At far left every factor is negative so the product of all six factors is a large positive number, and far right every factor is positive so the product of all six factors is a large positive number.
Note that the y intercept is 4320. The minimum value between x = -5 and x = -6 doesn't have a chance to get anywhere near this far from the x axis. So we have the choice between showing the detailed behavior near the zeros and showing the y intercept.
The graph shown below depicts this polynomial on a scale that allows us to see the leveling of the function at the x = -6 intercept and the dip below the x axis before coming back up thru the x = -5 intercept.
At an expanded y scale the exact locations of the x = -6 and x = -5 zeros is not clear, and we can barely discern the dip below the x axis. Note that the scale still does not show us the y intercept.
The same function graphed below on a scale that shows the y intercept does not show the relatively tiny dip below the x axis or the detailed behavior at x = -6 and x = -5. This graph appears to show a degree-4 zero somewhere between x = -6 and x = -5.
What would the graph of y = (x-2)^2 * (x-5) * (x+6)^3 look like?
This graph has zeros at x = -6 (a degree 3 zero), x = 2 (a degree 2 zero) and x = 5.
At the degree 3 zero the function levels off at the instant is passes through the x axis. Near the degree 2 zero we have parabolic behavior, and near the degree 1 zero the function is nearly linear.
For large positive x all six factors are positive, giving us a very large positive result.
For large negative x all six factors are negative, giving us a very large positive result.
The graph depicted below shows the behavior near the zeros without showing the max and min points.
The graph depicted below shows the behavior from the perspective of an expanded y scale.

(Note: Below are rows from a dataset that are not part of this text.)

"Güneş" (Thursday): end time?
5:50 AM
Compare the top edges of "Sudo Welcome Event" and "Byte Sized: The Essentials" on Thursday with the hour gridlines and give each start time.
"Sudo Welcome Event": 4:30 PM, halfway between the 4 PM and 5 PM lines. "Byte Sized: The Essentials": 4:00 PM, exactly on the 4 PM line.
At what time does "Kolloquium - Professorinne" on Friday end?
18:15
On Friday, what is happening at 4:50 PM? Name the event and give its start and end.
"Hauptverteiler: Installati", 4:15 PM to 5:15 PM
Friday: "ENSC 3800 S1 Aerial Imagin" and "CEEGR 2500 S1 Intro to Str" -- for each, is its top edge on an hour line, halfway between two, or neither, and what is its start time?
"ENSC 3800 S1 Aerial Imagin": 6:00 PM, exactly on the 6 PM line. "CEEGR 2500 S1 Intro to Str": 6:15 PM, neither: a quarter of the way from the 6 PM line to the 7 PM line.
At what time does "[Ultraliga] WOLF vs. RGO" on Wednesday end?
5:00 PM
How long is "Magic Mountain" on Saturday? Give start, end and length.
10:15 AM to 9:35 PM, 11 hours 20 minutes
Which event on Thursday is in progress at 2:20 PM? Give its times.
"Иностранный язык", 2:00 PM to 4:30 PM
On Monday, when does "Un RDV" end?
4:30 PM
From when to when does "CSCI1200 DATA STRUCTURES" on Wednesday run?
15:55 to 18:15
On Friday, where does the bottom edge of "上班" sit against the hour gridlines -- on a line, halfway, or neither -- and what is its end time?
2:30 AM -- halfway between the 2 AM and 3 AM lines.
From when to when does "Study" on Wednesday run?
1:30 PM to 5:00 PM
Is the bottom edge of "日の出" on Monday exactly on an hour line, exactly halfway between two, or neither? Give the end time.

y = (x-2)^2 * (x-5)^4 * (x+6)
The graph below shows the second-degree zero at x = 2, the fourth-degree zero at x = 6 and the first-degree zero at x = -6, but does not show the y-intercept and the relative peak value of the function between x = -6 and x = 2. It's also impossible to tell whether the function is increasing or decreasing for large negative x.
The graph below shows the behavior for large negative x and the relative peak and y-intercept values but the huge expansion required for the y scale obscures the behavior of the function at the other two zeros.